KARL POPPER E I ROGHI DEL CORANO: UN PROBLEMA DI (IN)TOLLERANZA
Da tempo ormai il Financial Times ospita a cadenza regolare articoli utili al programma di accesso gratuito alle scuole del FT stesso, con spunti filosofici e culturali ispirati all’attualità di tutti i giorni: ebbene, nell’ultimo numero del quotidiano Uk si tratta da vicino la spinosa questione dei roghi del Corano in Svezia e Danimarca, diventata un autentico caso diplomatico tra Ue e Paesi del Golfo che non accettano di buon grado iniziative di protesta così clamorose contro il testo sacro dell’Islam.
Ebbene, prendendo spunto dagli insegnamenti liberali del grande filosofo Karl Popper, il tema legato a doppio nodo alla questione del Corano è proprio il concetto di tolleranza: «Una società che crede così fortemente nella tolleranza da non essere disposta a difenderla dall’assalto degli intolleranti rischia di distruggere la tolleranza stessa». Così sentenziava il filosofo austriaco decenni prima che i fatti odierni rimettessero al centro il problema dell’accettazione e della tolleranza di centinaia di migliaia di persone immigrate in Europa da ogni parte dell’Africa e del Medio Oriente. «Di certo non poteva prevedere la battaglia che si sta svolgendo ora tra un’alleanza simbiotica di pochi bruciatori di Corano in Scandinavia – in cerca di attenzione, e un gruppo di regimi e individui che non vedono l’ora di scontrarsi con l’Occidente – da un lato, e la tollerante Svezia, dall’altro», sottoscrive il “Financial Times” nella sua analisi filosofica dell’attualità europea.
FINANCIAL TIMES: “SERVE ESSERE INTOLLERANTI CON GLI INTOLLERANTI”
Verso la fine dello scorso agosto, l’Organizzazione della Cooperazione Islamica si è riunita, per volere di Iran, Iraq e Arabia Saudita, per condannare i tre recenti roghi di Corani avvenuti in Svezia e Danimarca. Il problema è che l’OCI ha giustamente condanato «il ripetersi di atti di profanazione contro il Corano», dimenticandosi colpevolmente di spiegare da dove nascevano quei roghi. Si tratta infatti di un rifugiato iracheno di nome Salwan Momika che il 28 giugno scorso in Svezia mise in piedi questa protesta clamorosa dopo aver guidato in passato una milizia legata all’Iran nel suo Paese.

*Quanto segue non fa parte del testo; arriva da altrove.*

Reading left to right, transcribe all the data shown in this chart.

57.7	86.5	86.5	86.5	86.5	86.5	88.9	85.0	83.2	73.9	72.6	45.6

I popoli islamici hanno inveito contro la Svezia e la Danimarca quando in realtà l’autore del gesto profanatorio è esso stesso un immigrato dal Medio Oriente: «Il volume della disinformazione contro la Svezia si è davvero intensificato dopo quell’incidente», spiega al FT Marcus Berg, vice capo delle operazioni dell’Agenzia svedese per la difesa psicologica (MPF), «Gli attori legati ai governi dei Paesi musulmani hanno iniziato a comunicarlo molto rapidamente, così come i media russi». Il tema è che il Governo svedese approva i roghi del Corano e per questo va punito: anche qui però la disinformazione è palese in quanto i permessi di protesta svedesi non sono rilasciati dal governo ma dalle autorità di polizia locali, i quali non possono rifiutare una richiesta di protesta per motivi ideologici. Si voleva insomma far esplodere e fomentare la rabbia contro il Governo europeo, senza però preoccuparsi dei dettagli che compongono la verità per intero: tra minacce e ritorsioni, la campagna anti-Svezia «è stata progettata per sembrare un’indignazione popolare, ma in realtà è stata coordinata da gruppi e individui che hanno cercato di minare una nazione liberale», riporta il FT.

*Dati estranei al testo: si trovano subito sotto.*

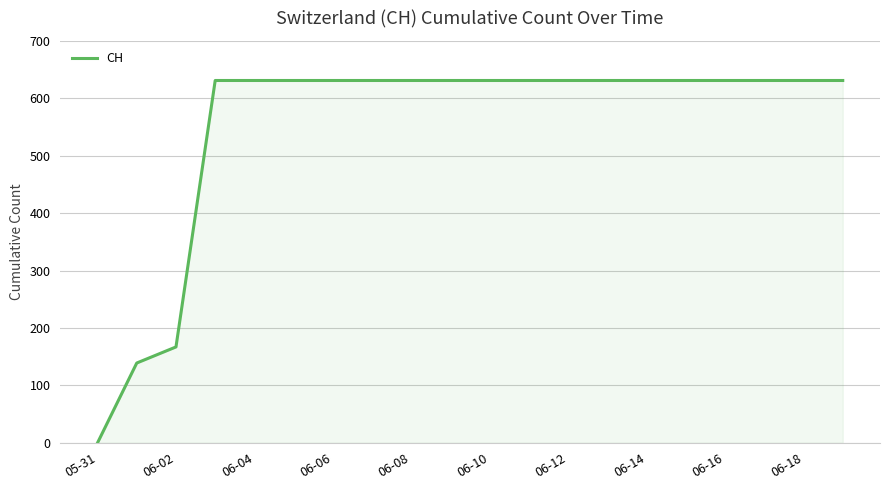

Does the chart display data point markers on the line(s)?

No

Da qui l’insegnamento di Popper torna attualissimo: i leader di Svezia e in generale dell’intera Europa credono in maggioranza che la tolleranza possa generare altra tolleranza. Ma il tema di profondissima analisi filosofica – che affonda le radici non solo in Popper ma anche in Mill Bentham e Kant – fa vedere meglio i contorni della vicenda: tale apertura di questi Stati, li rende vulnerabili agli attacchi degli intolleranti. E anche monitorare disinformazione, con i rischi ulteriori dell’AI, potrà non bastare più nel futuro molto prossimo: «Le democrazie liberali dovrebbero imparare da Popper che sostenere la tolleranza significa trattare gli intolleranti con intolleranza», conclude il “Financial Times”.